L’eccezione del trimestre la segnano le Baleari, con 9.200 lavoratori in più. I conti saranno da fare a fine stagione, visto che l’80% dei turisti nelle isole spagnole viene dall’estero, ma per José Luiz Garcia Vidal, segretario di Comisiones Obreras per le Baleari, l’aumento dell’occupazione “non è un dato poi così positivo se confrontato ai numeri del 2019. Osservandoli constatiamo che ci sono 66mila posti di lavoro in meno”. La preoccupazione è aumentata dopo la decisione del Regno Unito di imporre la quarantena ai cittadini di ritorno dalla Spagna, isole incluse. “I turisti inglesi per noi rappresentano il secondo mercato turistico dopo quello tedesco. Le previsioni per il mese di agosto erano buone, le attività stavano riprendendo piano piano i loro ritmi. Certo – ammette -, con numeri nettamente inferiori rispetto agli anni scorsi, però i turisti si stavano comunque rimettendo in movimento. Una decisione del genere ha disincentivato tutti i turisti”.
Uno scenario complessivo sul quale Mari Carmen Barrera Chamorro, segretaria delle Politiche sociali, Occupazione e Previdenza sociale dell’Unione Generale dei Lavoratori, chiede un intervento deciso del governo per “uscire dalla crisi il più rapidamente possibile”. “La pandemia ha causato una paralisi del lavoro che non avevamo mai visto – osserva -. È chiaro che il nostro modello produttivo oggi sia superato: dobbiamo farlo evolvere in uno più solido, che ci permetta di ricreare i posti di lavoro andati distrutti in questi mesi. Stiamo vedendo quello che succede a fare così tanto affidamento su un settore come quello turistico, sul quale non possiamo avere nessun controllo diretto”. Un settore dove decine di migliaia di persone hanno perso il lavoro: per loro, dice, bisogna pensare a un “piano di formazione, affinché possano trovare impiego in altri settori”.
Al di là delle prospettive di lungo periodo, che richiederanno negoziati tra la politica e i sindacati, Santillana insiste sul contenimento dei contagi.
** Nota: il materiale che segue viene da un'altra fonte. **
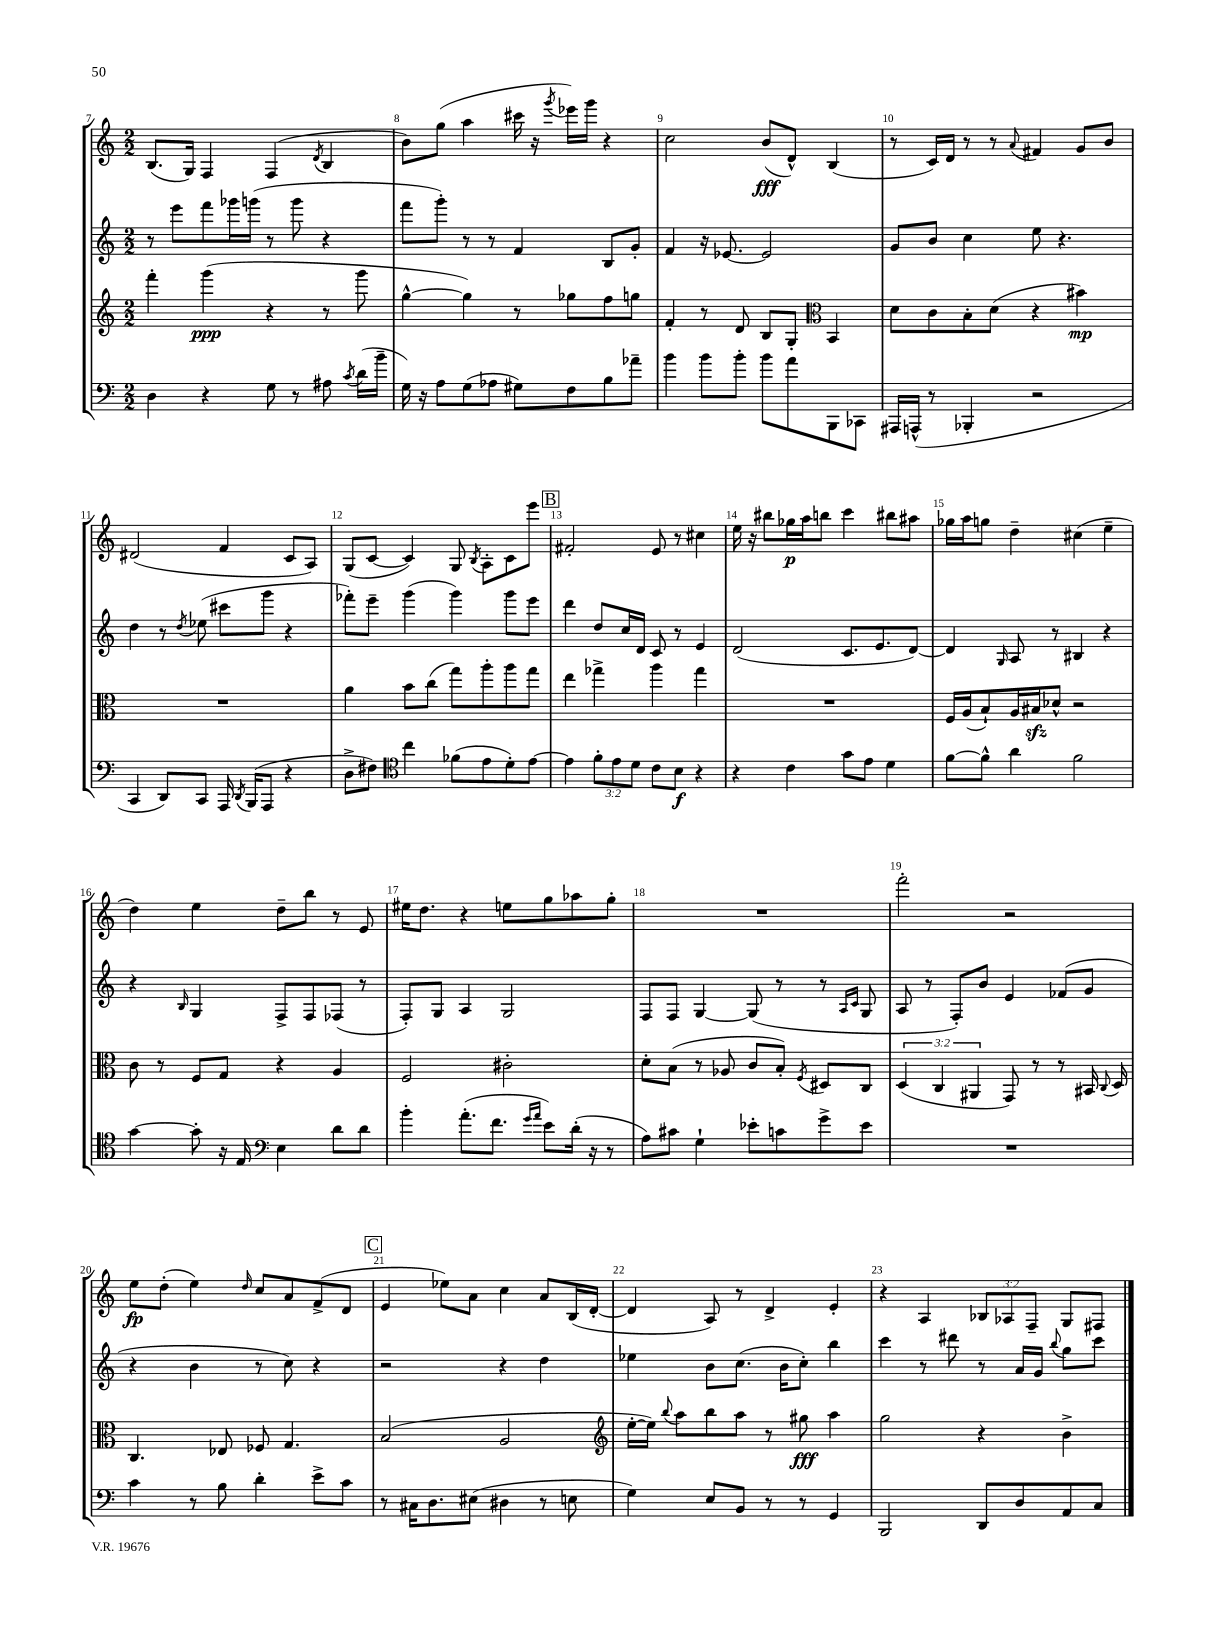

**kern	**kern	**kern	**kern
*staff4	*staff3	*staff2	*staff1
*clefF4	*clefG2	*clefG2	*clefG2
*k[]	*k[]	*k[]	*k[]
*M2/2	*M2/2	*M2/2	*M2/2
4D	4fff'	8r	(8.B
.	.	8eee	.
.	.	.	16G)
4r	(4ggg	8fff	4F
.	.	16ggg-	.
.	.	(16ggg	.
8G	4r	8r	(4F
8r	.	8ggg	.
.	.	.	8qd
8A#	8r	4r	4B
8qc	.	.	.
(16d	8ggg	.	.
16b~	.	.	.
=	=	=	=
16G)	[4gg^^	8fff	8b)
16r	.	.	.
8A	.	8ggg')	(8gg
(8G	4gg])	8r	4aa
8A-	.	8r	.
8G#)	8r	4f	16ccc#
.	.	.	16r
.	.	.	8qggg
8F	8gg-	.	16eee-)
.	.	.	16ggg
8B	8ff	8B	4r
8a-~	8gg	8g'	.
=	=	=	=
4b	4f'	4f	2cc
8b	8r	16r	.
.	.	[8.e-	.
8b'	8d	.	.
8b	8B	2e-]	(8b
8a	8G'	.	8d^^)
*	*clefC3	*	*
8BBB	4BB	.	(4B
8CC-	.	.	.
=	=	=	=
16AAA#	8d	8g	8r
(16AAA^^	.	.	.
8r	8c	8b	16c)
.	.	.	16d
4BBB-'	8B'	4cc	8r
.	(8d	.	8r
.	.	.	8qqa
2r	4r	8ee	4f#
.	.	4.r	.
.	4b#)	.	8g
.	.	.	8b
=	=	=	=
4CC	1r	4dd	(2d#
8DD)	.	8r	.
.	.	8qdd	.
8CC	.	(8ee-	.
16AAA	.	8ccc#	4f
8qDD	.	.	.
(16BBB	.	.	.
8AAA	.	8ggg	.
4r	.	4r	8c
.	.	.	8A)
=	=	=	=
8D^	4a	8fff-')	(8G
8F#)	.	8eee~	[8c
*clefC4	*	*	*
4cc	8b	(4ggg	4c])
.	(8cc	.	.
(8f-	8gg)	4ggg)	8G
.	.	.	8qB
8e	8aa'	.	8A'
8d')	8aa	8ggg	8c
[8e	8gg	8eee	8eee
=	=	=	=
4e]	4ee	4ddd	2f#'
12f'	4gg-^	8dd	.
12e	.	.	.
.	.	16cc	.
12d	.	.	.
.	.	16d	.
8c	4aa	8c	8e
8B	.	8r	8r
4r	4gg-	4e	4cc#
=	=	=	=
4r	1r	(2d	16ee
.	.	.	16r
.	.	.	8bb#
4c	.	.	16gg-
.	.	.	16aa
.	.	.	8bb
8g	.	8.c	4ccc
8e	.	.	.
.	.	8.e	.
4d	.	.	8bb#
.	.	[8d)	8aa#
=	=	=	=
[8f	16F	4d]	16gg-
.	(16A	.	16aa
8f^^]	8B`)	.	8gg
.	.	16qqG	.
4a	16A	8A	4dd~
.	16B#	.	.
.	8d-^^	8r	.
2f	2r	4B#	(4cc#
.	.	4r	4ee~
=	=	=	=
[4g	8c	4r	4dd)
.	8r	.	.
.	.	16qqB	.
8g']	8F	4G	4ee
16r	8G	.	.
16E	.	.	.
*clefF4	*	*	*
4E	4r	8F^	8dd~
.	.	8F	8bb
8d	4A	(8F-	8r
8d	.	8r	8e
=	=	=	=
4b'	2F	8F')	16ee#
.	.	.	8.dd
.	.	8G	.
(8.a'	.	4A	4r
8.f	.	.	.
.	2c#'	2G	8ee
16qqg	.	.	.
16qqa	.	.	.
8e)	.	.	8gg
(16d'	.	.	8aa-
16r	.	.	.
8r	.	.	8gg'
=	=	=	=
8A)	8d'	8F	1r
8c#	(8B	8F	.
4G`	8r	[4G	.
.	8A-	.	.
8e-'	8c	(8G]	.
8c	8B')	8r	.
.	8qF	.	.
8g^	8D#	8r	.
.	.	16qqA	.
.	.	16qqc	.
8e-	8C	8G	.
=	=	=	=
1r	(6D	8A	2fff'
.	.	8r	.
.	6C	.	.
.	.	8F')	.
.	6AA#	.	.
.	.	8b	.
.	8GG)	4e	2r
.	8r	.	.
.	8r	(8f-	.
.	16BB#	8g	.
.	8qqC	.	.
.	16D	.	.
=	=	=	=
4c	4.C	4r	8ee
.	.	.	(8dd'
8r	.	4b	4ee)
8B	8E-	.	.
.	.	.	16qqdd
4d'	8F-	8r	8cc
.	4.G	8cc)	8a
8e^	.	4r	(8f^
8c	.	.	8d
=	=	=	=
8r	(2B	2r	4e
16C#	.	.	.
8.D	.	.	.
.	.	.	8ee-)
(8E#	.	.	8a
4D#	2A	4r	4cc
8r	.	4dd	8a
8E	.	.	(16B
.	.	.	[16d'
=	=	=	=
*	*clefG2	*	*
4G)	[16ee'	4ee-	4d]
.	16ee])	.	.
.	8qqbb	.	.
.	8aa	.	.
8E	8bb	8b	8A)
8BB	8aa	(8.cc	8r
8r	8r	.	4d^
.	.	16b	.
8r	8gg#	8cc')	.
4GG	4aa	4bb	4e'
=	=	=	=
2BBB	2gg	4ccc	4r
.	.	8r	4A
.	.	8ddd#	.
8DD	4r	8r	12B-
.	.	.	12A-
8D	.	16a	.
.	.	.	12F~
.	.	16g	.
.	.	8qqbb	.
8AA	4b^	8gg	8G
8C	.	8ccc	8F#
==	==	==	==
*-	*-	*-	*-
Bisogna “assumere a tempo indeterminato nel settore pubblico di professionisti che traccino gli spostamenti e i contatti dei pazienti risultati positivi al coronavirus. La cosa più urgente adesso è fermare la pandemia quanto prima. Se non la si fa scomparire continueremo ad avere settori sempre più colpiti e la situazione non potrà certo migliorare”. Un nodo centrale anche per la direttrice di Epidemiologia dell’ospedale catalano Vall d’Hebron, Magda Campins, che aveva lanciato l’allarme sulla carenza di personale dedicato al tracciamento. Una carenza che rischia di peggiorare la curva epidemiologica del Paese, aggravando anche la crisi economica.